Selon l’armée israélienne, le responsable du Hamas aurait poursuivi la fabrication d’armes malgré le cessez-le-feu et serait directement impliqué dans plusieurs violations de l’accord ces derniers mois.
Le Hamas n’a pas confirmé son décès. Le mouvement accuse Israël de chercher à saboter le cessez-le-feu soutenu par les États-Unis et dénonce une « violation flagrante » de l’accord, évoquant des attaques contre des civils à Gaza.
Le Premier ministre israélien, Benjamin Netanyahou, a déclaré que l’opération avait été ordonnée conjointement avec le ministre de la Défense, Israël Katz, en représailles à l’explosion d’un engin du Hamas qui a blessé deux soldats israéliens le même jour dans le sud de Gaza.
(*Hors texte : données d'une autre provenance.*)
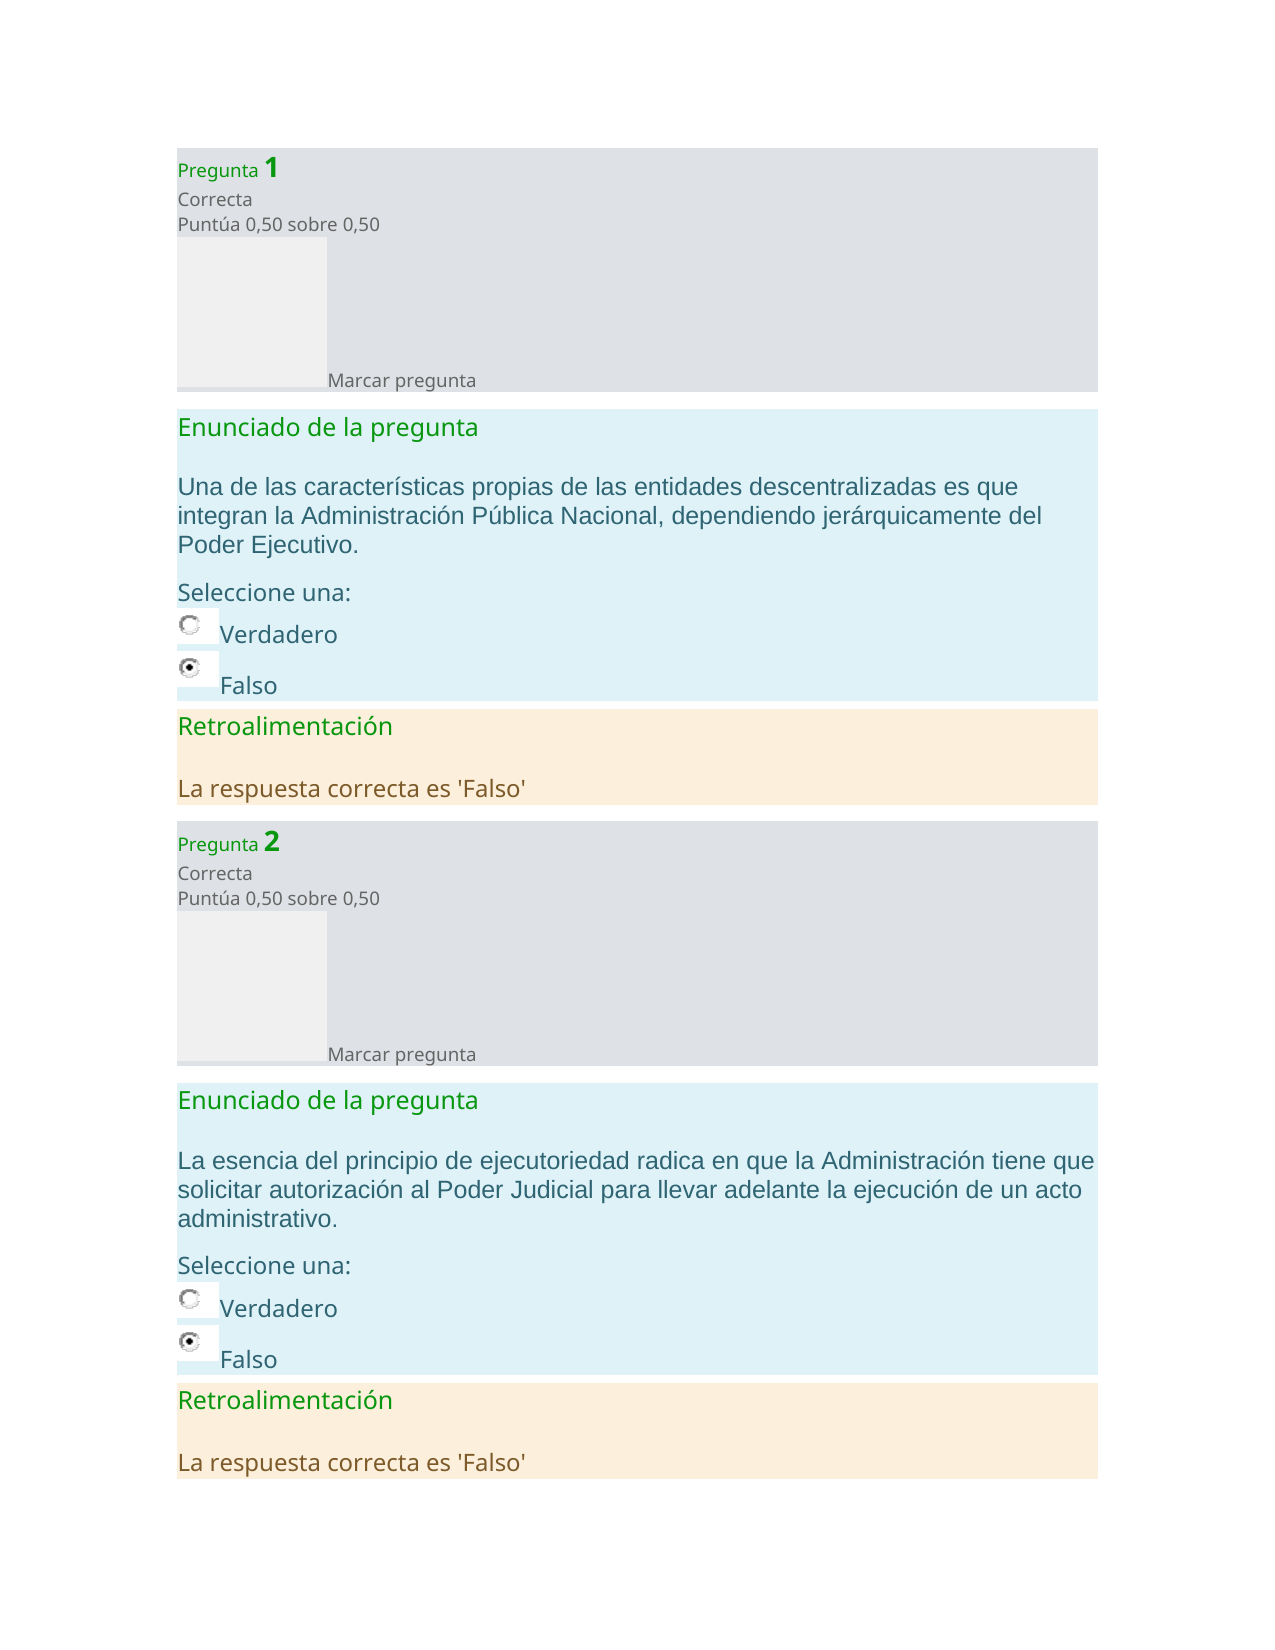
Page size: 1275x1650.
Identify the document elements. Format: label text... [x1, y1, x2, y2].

text Pregunta 2 [177, 821, 1098, 860]
text Retroalimentación [177, 1383, 1098, 1417]
text Marcar pregunta [177, 911, 1098, 1066]
text Falso [177, 651, 1098, 701]
text Correcta [177, 860, 1098, 885]
text Enunciado de la pregunta [177, 409, 1098, 443]
text Seleccione una: [177, 575, 1098, 608]
text La esencia del principio de ejecutoriedad radica en que la Administración tiene que solicitar autorización al Poder Judicial para llevar adelante la ejecución de un acto administrativo. [177, 1146, 1098, 1232]
text Correcta [177, 186, 1098, 211]
text Puntúa 0,50 sobre 0,50 [177, 211, 1098, 237]
text Falso [177, 1325, 1098, 1375]
text Una de las características propias de las entidades descentralizadas es que integran la Administración Pública Nacional, dependiendo jerárquicamente del Poder Ejecutivo. [177, 472, 1098, 559]
text Marcar pregunta [177, 237, 1098, 392]
text Retroalimentación [177, 709, 1098, 743]
text Seleccione una: [177, 1249, 1098, 1282]
text Pregunta 1 [177, 148, 1098, 186]
text Enunciado de la pregunta [177, 1083, 1098, 1117]
text Verdadero [177, 1282, 1098, 1325]
text Puntúa 0,50 sobre 0,50 [177, 885, 1098, 911]
text La respuesta correcta es 'Falso' [177, 772, 1098, 805]
text La respuesta correcta es 'Falso' [177, 1446, 1098, 1479]
text Verdadero [177, 608, 1098, 651]
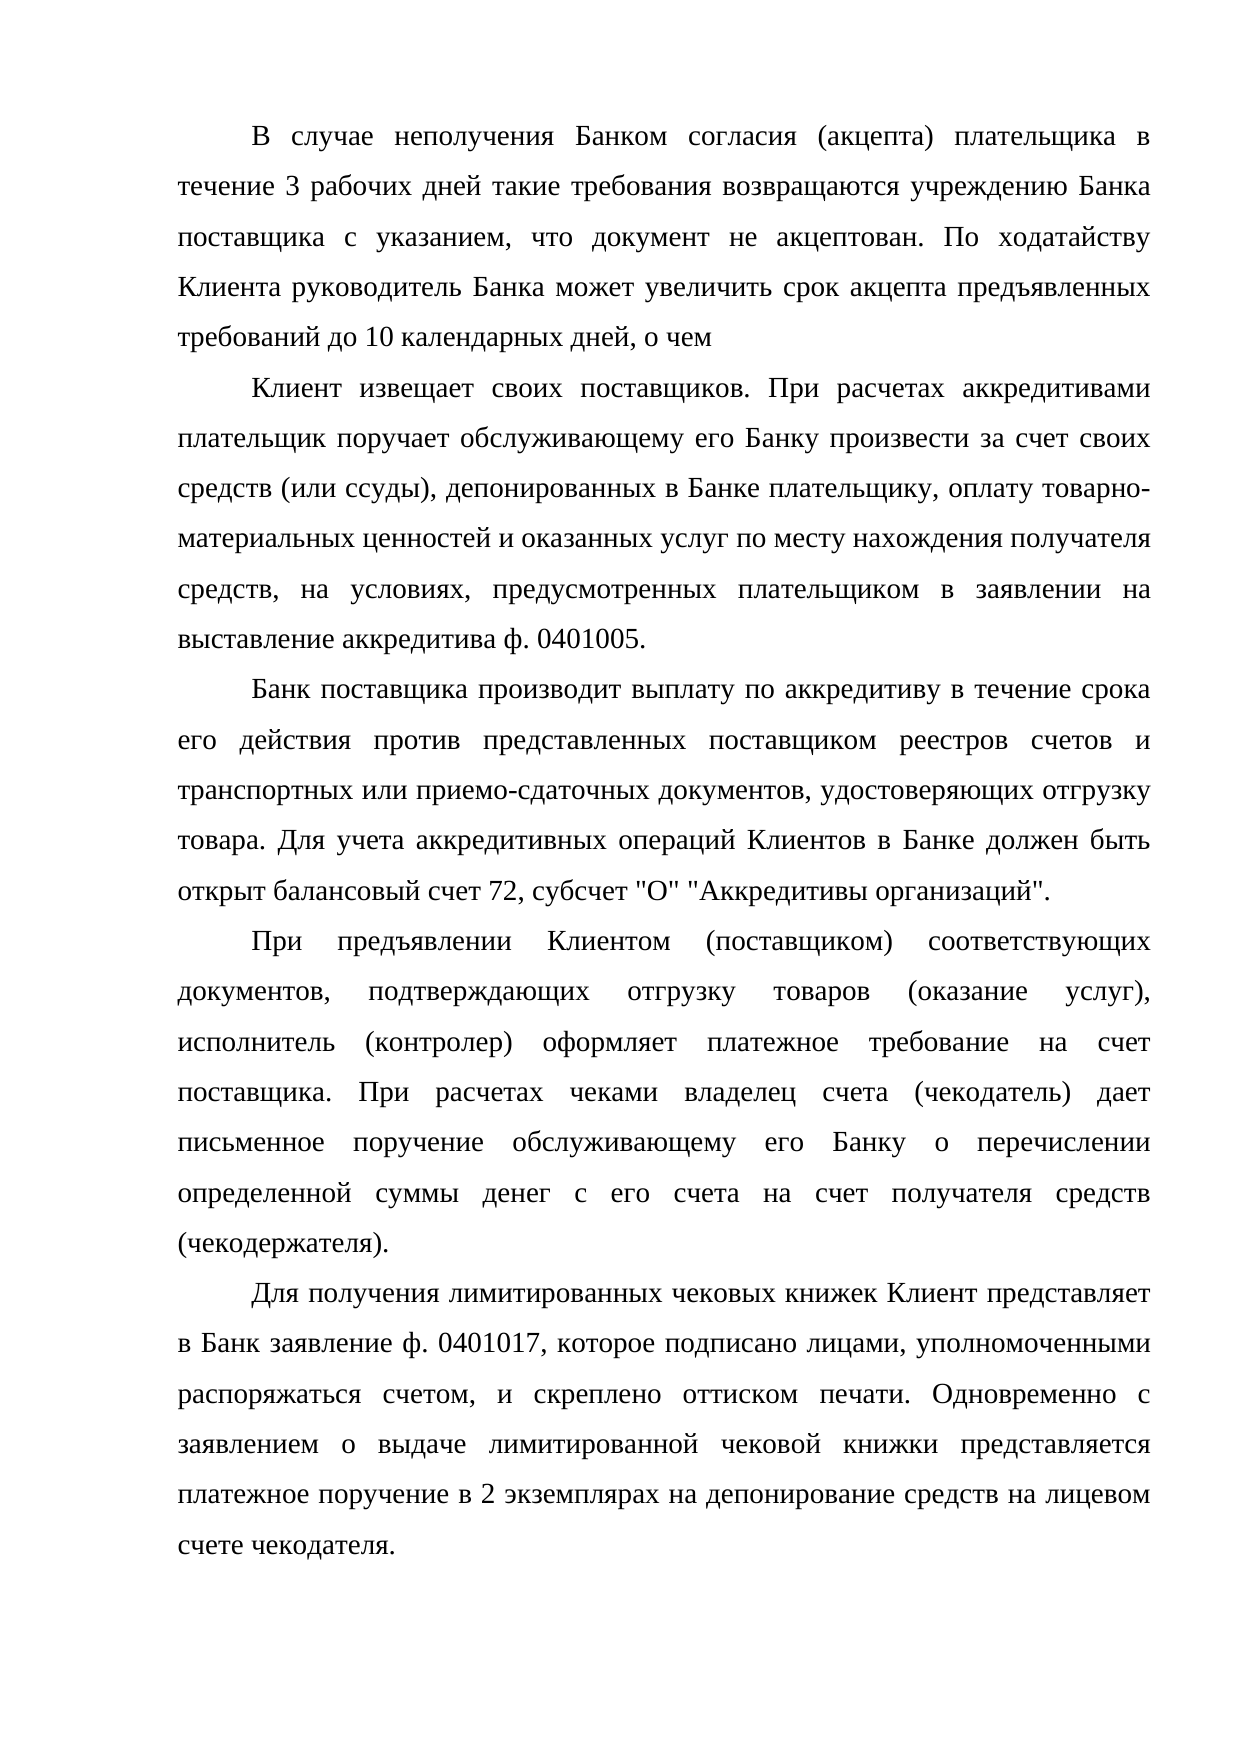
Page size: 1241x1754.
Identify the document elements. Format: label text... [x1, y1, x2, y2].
Des experts estiment que cette élimination constitue un revers symbolique et opérationnel pour le Hamas, sans pour autant remettre en cause sa capacité d’adaptation. Malgré le cessez-le-feu en vigueur depuis octobre, les frappes israéliennes se poursuivent à Gaza, faisant plusieurs centaines de morts selon les autorités sanitaires locales.